* [Data provided]
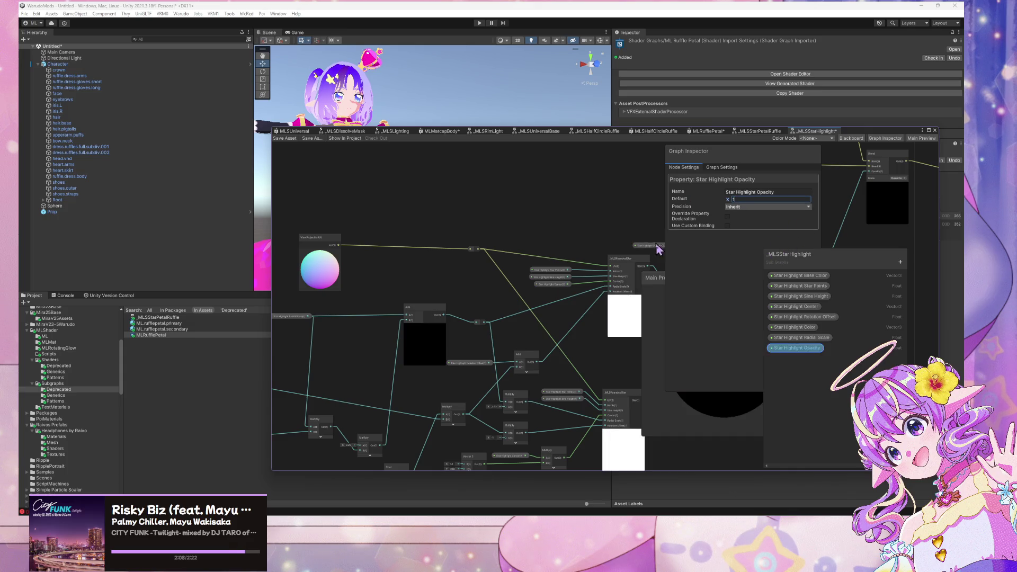
drag(573, 238, 446, 241)
scroll(518, 297, up, 4)
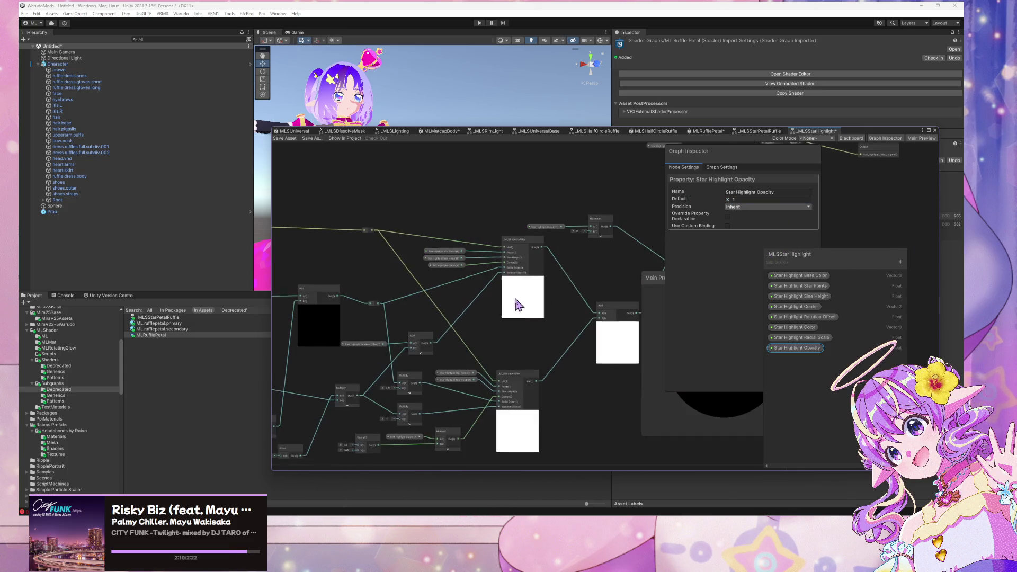
click(398, 217)
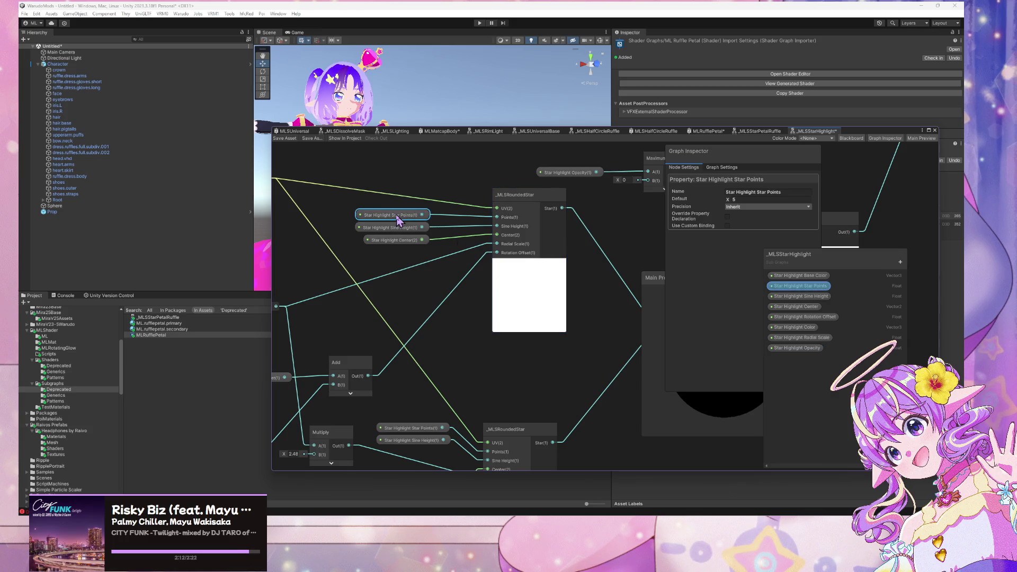
click(402, 228)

* [Work to complete] The expected answer is the whole listing above, copied exactly, with images excluded.

* [Your solution]
drag(573, 238, 446, 241)
scroll(518, 297, up, 4)
click(398, 217)
click(402, 228)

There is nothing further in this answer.